Levofloxacin Lowers Tuberculosis Incidence in Trial, But Results Not Statistically Significant: Study

Prevention of drug-resistant tuberculosis remains a global health priority, yet there is a lack of trials evaluating the effectiveness of treating Mycobacterium tuberculosis infection in contact with individuals with MDR-TB. Levofloxacin, a broad-spectrum antibiotic commonly used for various bacterial infections, has not been extensively studied for its potential in preventing MDR-TB, despite its widespread use in treating other types of infections.

This gap in research prompted Greg J. Fox, Faculty of Medicine and Health, University of Sydney, Medical Foundation Bldg. K25A, Camperdown, Australia, and colleagues to investigate whether levofloxacin could play a role in preventing TB transmission, especially among those at high risk of contracting drug-resistant strains.

For this purpose, the researchers conducted a double-blind, randomized, controlled trial to compare 6 months of daily levofloxacin (weight-based doses) with a placebo for treating M. tuberculosis infection. The trial included household contacts of individuals with bacteriologically confirmed rifampicin-resistant or multidrug-resistant (MDR) tuberculosis in Vietnam. Eligible participants were of any age and had either a positive tuberculin skin test or immunologic impairment.

The primary endpoint was the occurrence of bacteriologically confirmed tuberculosis within 30 months, while secondary endpoints included grade 3 or 4 adverse events, death from any cause, and the development of acquired drug resistance.

The following were the key findings of the study:

• 3948 individuals were screened for eligibility, with 61 (1.5%) having coprevalent tuberculosis and 2041 proceeding to randomization.
• Of the 2041 participants, 97.7% completed 30 months of follow-up, had a primary endpoint event or died.
• Confirmed tuberculosis occurred in 0.6% of participants in the levofloxacin group and 1.1% in the placebo group, with an incidence rate ratio of 0.55, but the difference was not significant.
• Grade 3 or 4 adverse events were similar between the two groups, with a risk difference of 1.0 percentage points.
• Adverse events of any grade were in 31.9% of participants in the levofloxacin group and 13.0% in the placebo group, with a risk difference of 18.9 percentage points.
• There was no acquired fluoroquinolone resistance.

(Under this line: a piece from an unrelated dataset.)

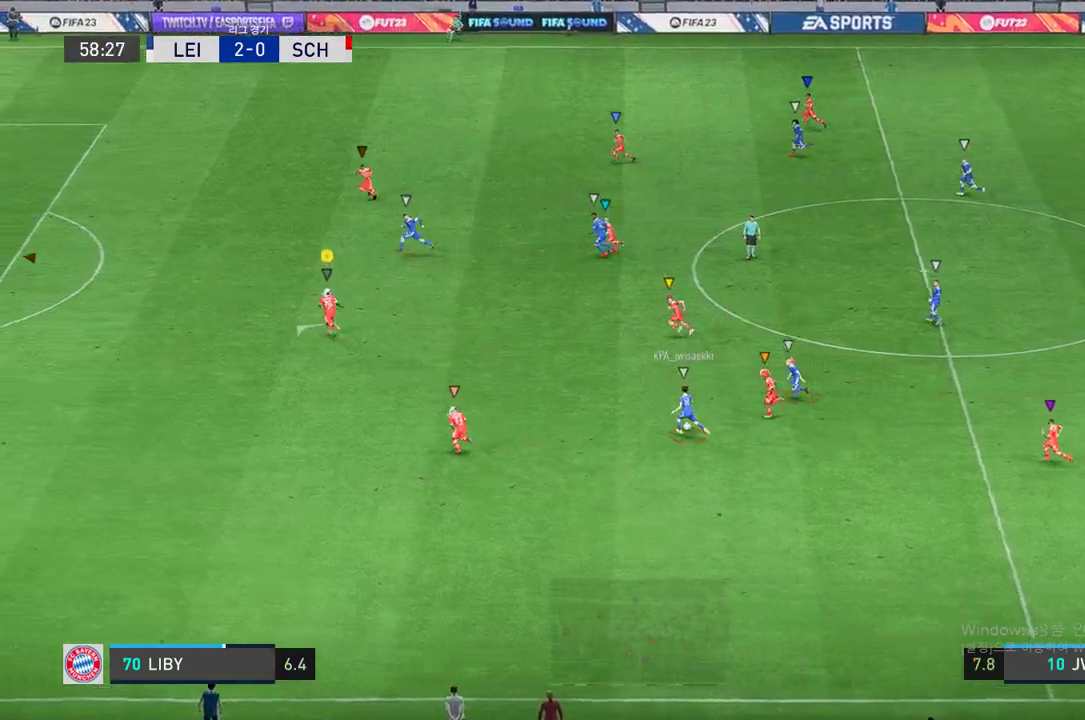
{"buttons": ["R2"], "left_stick": "up-left", "events": []}
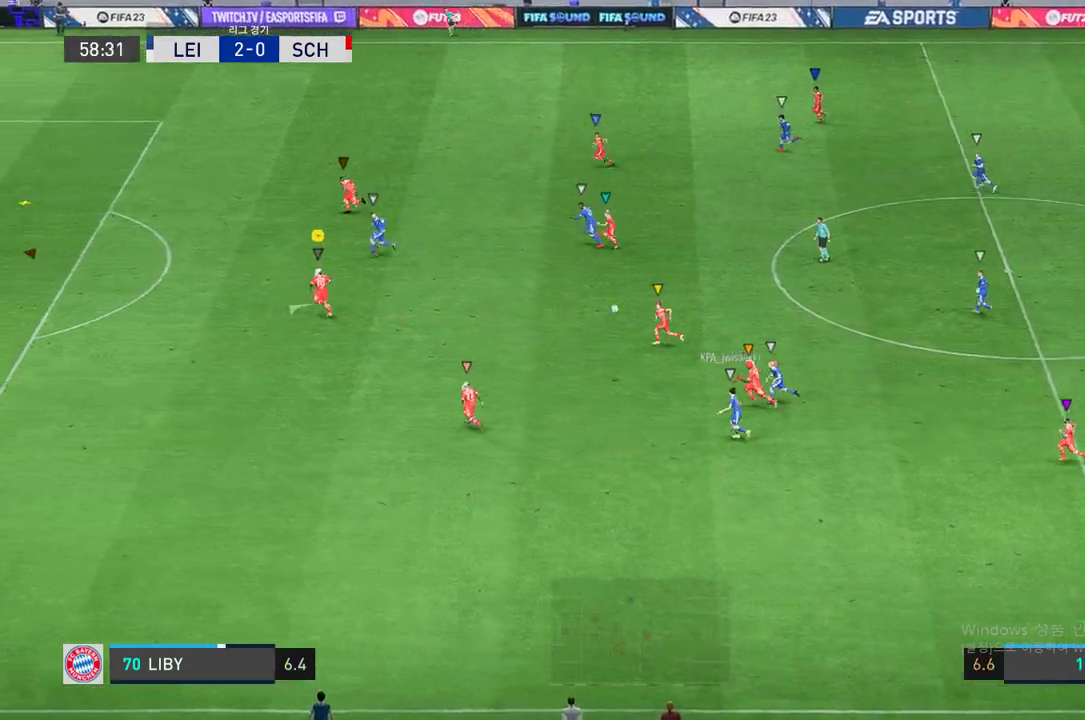
{"buttons": ["L2", "R2"], "left_stick": "up-left", "events": [[171, "L2", "down"], [326, "left_stick", "up-right"], [412, "left_stick", "up-left"]]}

The researchers concluded that, although the incidence of tuberculosis was lower in participants receiving levofloxacin for treating M. tuberculosis infection than those on placebo, the difference was not statistically significant. Levofloxacin was not linked to a notably higher incidence of grade 3 or 4 adverse events, though lower-grade adverse events were more frequently reported in the levofloxacin group.

The researchers suggested that these findings should be considered alongside data from other settings to gain further insights into the potential role of levofloxacin in tuberculosis prevention.

Reference:

Fox GJ, Nhung NV, Cam Binh N, Hoa NB, Garden FL, Benedetti A, Ngoc Yen P, Cuong NK, MacLean EL, Yapa HM, Dowdy DW, Lan NH, Guevara-Rattray E, Duc Cuong P, Solomon O, Behr MA, Marais BJ, Graham SM, Menzies D, Thu Anh N, Marks GB. Levofloxacin for the Prevention of Multidrug-Resistant Tuberculosis in Vietnam. N Engl J Med. 2024 Dec 19;391(24):2304-2314. doi: 10.1056/NEJMoa2314325. PMID: 39693541.